• **What the task requires**:
Produce word for word the lines of the data below running from the one that has "Lengths in metres" to the one that has "Keep the list", inclusive, and no others.

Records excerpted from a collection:

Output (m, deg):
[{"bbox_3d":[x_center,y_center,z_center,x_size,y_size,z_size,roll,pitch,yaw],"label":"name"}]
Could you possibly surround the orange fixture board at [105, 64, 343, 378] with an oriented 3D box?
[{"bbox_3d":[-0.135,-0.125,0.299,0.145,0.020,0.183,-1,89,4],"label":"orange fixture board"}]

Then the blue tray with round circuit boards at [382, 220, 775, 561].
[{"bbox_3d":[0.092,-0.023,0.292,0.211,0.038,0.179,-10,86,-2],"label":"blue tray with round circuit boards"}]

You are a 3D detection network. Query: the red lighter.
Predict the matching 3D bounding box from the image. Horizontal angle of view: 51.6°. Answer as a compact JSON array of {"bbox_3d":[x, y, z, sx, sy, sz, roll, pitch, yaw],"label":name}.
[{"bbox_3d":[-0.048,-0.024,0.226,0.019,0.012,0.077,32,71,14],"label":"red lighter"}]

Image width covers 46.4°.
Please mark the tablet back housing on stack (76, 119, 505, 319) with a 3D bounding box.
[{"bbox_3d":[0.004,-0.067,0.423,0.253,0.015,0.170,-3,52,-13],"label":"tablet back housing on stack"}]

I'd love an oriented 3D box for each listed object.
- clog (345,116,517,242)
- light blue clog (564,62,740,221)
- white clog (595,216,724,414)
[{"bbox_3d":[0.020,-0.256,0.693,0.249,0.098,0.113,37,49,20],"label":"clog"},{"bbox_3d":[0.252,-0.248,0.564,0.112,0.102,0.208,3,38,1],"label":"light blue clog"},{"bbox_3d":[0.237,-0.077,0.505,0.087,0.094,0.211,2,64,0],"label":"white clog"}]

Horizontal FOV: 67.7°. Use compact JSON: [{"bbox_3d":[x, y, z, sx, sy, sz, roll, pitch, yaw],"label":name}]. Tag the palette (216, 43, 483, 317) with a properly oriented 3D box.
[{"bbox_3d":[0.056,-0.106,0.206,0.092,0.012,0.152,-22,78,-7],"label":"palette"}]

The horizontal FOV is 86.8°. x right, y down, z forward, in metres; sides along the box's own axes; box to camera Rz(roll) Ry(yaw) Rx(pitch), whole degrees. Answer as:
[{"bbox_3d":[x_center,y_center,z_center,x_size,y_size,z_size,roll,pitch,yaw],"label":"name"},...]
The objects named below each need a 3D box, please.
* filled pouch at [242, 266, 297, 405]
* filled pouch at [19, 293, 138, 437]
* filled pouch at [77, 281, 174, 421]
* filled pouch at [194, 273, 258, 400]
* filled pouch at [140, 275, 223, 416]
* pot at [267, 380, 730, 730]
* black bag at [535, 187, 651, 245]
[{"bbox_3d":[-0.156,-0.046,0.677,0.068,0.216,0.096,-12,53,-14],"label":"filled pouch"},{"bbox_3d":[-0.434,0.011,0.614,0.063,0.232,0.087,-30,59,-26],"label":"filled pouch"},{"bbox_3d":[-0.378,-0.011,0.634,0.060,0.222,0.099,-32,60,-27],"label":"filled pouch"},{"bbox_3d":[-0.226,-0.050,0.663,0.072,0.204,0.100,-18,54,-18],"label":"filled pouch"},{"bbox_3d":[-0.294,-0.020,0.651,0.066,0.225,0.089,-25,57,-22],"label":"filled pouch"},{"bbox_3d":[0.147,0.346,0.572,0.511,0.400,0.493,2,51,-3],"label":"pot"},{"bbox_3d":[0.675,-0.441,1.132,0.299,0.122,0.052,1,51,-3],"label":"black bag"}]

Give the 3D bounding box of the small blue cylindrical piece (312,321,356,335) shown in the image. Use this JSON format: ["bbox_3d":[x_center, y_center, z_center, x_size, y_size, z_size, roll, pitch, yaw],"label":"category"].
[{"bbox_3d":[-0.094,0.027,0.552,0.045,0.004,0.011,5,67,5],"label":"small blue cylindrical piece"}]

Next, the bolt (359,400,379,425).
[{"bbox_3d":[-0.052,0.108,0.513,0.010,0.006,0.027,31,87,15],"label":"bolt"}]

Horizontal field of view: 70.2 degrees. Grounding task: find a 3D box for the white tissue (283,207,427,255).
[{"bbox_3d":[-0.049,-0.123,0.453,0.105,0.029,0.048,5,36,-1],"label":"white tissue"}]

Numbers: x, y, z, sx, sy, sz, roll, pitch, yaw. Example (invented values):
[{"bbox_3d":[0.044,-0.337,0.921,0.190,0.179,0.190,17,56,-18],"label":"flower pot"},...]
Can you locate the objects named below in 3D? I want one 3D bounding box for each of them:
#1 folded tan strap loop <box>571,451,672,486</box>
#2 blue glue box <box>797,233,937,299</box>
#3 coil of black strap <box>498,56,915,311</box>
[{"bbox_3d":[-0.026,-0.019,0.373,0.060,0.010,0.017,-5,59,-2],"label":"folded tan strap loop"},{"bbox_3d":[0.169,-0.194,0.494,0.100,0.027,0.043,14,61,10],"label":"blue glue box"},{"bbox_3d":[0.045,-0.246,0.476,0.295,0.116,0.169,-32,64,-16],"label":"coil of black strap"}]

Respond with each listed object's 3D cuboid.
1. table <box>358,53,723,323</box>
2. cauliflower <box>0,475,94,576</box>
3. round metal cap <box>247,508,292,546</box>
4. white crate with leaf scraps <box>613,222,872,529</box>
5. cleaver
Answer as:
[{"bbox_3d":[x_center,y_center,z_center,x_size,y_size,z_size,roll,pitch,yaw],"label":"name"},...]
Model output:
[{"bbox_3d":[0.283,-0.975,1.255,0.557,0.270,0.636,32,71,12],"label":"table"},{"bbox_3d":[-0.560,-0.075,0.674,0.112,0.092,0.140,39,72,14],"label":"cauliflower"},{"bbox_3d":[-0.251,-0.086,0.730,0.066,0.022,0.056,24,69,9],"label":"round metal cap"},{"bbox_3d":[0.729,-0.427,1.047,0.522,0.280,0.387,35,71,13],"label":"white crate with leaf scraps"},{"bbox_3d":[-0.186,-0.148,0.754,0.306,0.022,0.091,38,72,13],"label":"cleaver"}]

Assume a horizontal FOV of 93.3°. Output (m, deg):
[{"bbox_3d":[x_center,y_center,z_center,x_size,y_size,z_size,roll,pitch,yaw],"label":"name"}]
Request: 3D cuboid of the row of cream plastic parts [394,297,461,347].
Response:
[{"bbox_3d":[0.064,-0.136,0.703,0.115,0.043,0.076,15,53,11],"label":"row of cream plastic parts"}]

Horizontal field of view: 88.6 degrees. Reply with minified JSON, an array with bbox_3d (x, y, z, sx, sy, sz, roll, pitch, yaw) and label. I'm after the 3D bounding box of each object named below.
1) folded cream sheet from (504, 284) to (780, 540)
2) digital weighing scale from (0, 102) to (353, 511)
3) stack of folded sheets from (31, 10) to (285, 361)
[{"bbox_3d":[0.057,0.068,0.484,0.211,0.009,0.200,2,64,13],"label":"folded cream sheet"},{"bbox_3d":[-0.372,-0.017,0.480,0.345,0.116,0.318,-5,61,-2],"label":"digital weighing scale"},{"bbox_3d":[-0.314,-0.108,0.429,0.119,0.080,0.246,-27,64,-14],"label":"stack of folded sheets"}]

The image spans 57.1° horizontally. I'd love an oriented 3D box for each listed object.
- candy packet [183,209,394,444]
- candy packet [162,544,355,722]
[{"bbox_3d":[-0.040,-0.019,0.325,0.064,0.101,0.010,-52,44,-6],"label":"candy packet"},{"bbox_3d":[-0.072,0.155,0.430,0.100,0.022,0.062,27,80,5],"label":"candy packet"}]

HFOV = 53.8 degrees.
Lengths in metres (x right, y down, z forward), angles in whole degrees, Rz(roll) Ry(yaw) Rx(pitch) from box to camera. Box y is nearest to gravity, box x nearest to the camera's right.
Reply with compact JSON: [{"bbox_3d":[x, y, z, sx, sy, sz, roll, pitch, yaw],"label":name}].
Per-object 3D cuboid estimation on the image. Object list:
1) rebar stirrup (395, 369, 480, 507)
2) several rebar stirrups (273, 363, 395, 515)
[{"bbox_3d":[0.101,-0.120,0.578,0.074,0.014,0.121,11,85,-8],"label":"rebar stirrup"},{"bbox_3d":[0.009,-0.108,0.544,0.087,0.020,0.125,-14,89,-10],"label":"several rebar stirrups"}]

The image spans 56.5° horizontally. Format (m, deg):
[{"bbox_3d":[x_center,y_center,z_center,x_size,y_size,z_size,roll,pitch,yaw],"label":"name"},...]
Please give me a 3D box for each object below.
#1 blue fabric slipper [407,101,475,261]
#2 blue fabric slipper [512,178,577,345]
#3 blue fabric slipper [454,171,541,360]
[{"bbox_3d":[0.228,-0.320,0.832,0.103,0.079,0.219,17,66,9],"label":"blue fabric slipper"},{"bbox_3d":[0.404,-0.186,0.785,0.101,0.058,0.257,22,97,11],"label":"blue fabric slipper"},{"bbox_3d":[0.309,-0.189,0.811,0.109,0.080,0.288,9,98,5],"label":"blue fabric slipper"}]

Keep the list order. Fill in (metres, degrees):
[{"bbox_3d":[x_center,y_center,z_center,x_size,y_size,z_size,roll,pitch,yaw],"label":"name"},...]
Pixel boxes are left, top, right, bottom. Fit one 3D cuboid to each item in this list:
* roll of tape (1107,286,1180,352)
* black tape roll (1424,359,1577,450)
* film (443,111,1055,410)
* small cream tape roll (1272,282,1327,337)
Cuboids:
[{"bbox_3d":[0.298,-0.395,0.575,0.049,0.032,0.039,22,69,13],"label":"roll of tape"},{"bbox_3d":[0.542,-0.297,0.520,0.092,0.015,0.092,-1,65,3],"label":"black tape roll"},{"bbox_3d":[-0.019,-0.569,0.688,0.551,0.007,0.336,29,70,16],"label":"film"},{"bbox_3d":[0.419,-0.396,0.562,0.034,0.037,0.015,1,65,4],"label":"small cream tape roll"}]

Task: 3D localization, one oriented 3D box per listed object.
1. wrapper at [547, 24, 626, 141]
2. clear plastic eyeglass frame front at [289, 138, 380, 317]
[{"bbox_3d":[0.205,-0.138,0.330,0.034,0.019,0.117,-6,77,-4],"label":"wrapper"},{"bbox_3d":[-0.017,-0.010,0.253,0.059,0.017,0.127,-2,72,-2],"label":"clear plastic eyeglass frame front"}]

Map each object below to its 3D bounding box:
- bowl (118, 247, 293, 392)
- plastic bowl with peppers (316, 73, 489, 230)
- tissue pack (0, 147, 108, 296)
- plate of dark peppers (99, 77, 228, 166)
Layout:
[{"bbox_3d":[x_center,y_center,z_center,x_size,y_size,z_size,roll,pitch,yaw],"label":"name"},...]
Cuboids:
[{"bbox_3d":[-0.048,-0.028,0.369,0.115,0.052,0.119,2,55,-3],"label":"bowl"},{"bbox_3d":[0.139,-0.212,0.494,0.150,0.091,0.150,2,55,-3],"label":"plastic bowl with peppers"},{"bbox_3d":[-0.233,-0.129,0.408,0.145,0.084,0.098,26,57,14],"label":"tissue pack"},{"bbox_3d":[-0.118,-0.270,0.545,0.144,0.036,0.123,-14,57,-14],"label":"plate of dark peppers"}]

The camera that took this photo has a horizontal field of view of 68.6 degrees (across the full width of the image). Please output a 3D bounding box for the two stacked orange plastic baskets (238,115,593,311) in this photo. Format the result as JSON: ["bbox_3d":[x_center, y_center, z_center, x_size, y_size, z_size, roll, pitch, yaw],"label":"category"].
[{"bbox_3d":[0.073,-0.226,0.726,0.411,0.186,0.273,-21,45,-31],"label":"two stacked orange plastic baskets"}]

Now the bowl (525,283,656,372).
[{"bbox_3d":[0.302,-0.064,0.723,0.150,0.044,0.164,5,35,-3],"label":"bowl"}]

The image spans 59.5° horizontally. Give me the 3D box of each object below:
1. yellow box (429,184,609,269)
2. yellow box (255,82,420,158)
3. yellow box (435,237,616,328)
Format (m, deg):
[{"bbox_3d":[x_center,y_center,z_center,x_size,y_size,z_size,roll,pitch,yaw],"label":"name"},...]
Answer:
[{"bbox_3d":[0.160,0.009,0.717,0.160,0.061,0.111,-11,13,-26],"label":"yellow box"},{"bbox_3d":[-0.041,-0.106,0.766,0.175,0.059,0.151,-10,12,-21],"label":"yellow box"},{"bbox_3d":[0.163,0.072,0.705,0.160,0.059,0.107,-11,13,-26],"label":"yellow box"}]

• **Answer area**:
Lengths in metres (x right, y down, z forward), angles in whole degrees, Rz(roll) Ry(yaw) Rx(pitch) from box to camera. Box y is nearest to gravity, box x nearest to the camera's right.
Reply with compact JSON: [{"bbox_3d":[x, y, z, sx, sy, sz, roll, pitch, yaw],"label":name}].
Per-object 3D cuboid estimation on the image. Object list:
1) rebar stirrup (395, 369, 480, 507)
2) several rebar stirrups (273, 363, 395, 515)
[{"bbox_3d":[0.101,-0.120,0.578,0.074,0.014,0.121,11,85,-8],"label":"rebar stirrup"},{"bbox_3d":[0.009,-0.108,0.544,0.087,0.020,0.125,-14,89,-10],"label":"several rebar stirrups"}]

The image spans 56.5° horizontally. Format (m, deg):
[{"bbox_3d":[x_center,y_center,z_center,x_size,y_size,z_size,roll,pitch,yaw],"label":"name"},...]
Please give me a 3D box for each object below.
#1 blue fabric slipper [407,101,475,261]
#2 blue fabric slipper [512,178,577,345]
#3 blue fabric slipper [454,171,541,360]
[{"bbox_3d":[0.228,-0.320,0.832,0.103,0.079,0.219,17,66,9],"label":"blue fabric slipper"},{"bbox_3d":[0.404,-0.186,0.785,0.101,0.058,0.257,22,97,11],"label":"blue fabric slipper"},{"bbox_3d":[0.309,-0.189,0.811,0.109,0.080,0.288,9,98,5],"label":"blue fabric slipper"}]

Keep the list order. Fill in (metres, degrees):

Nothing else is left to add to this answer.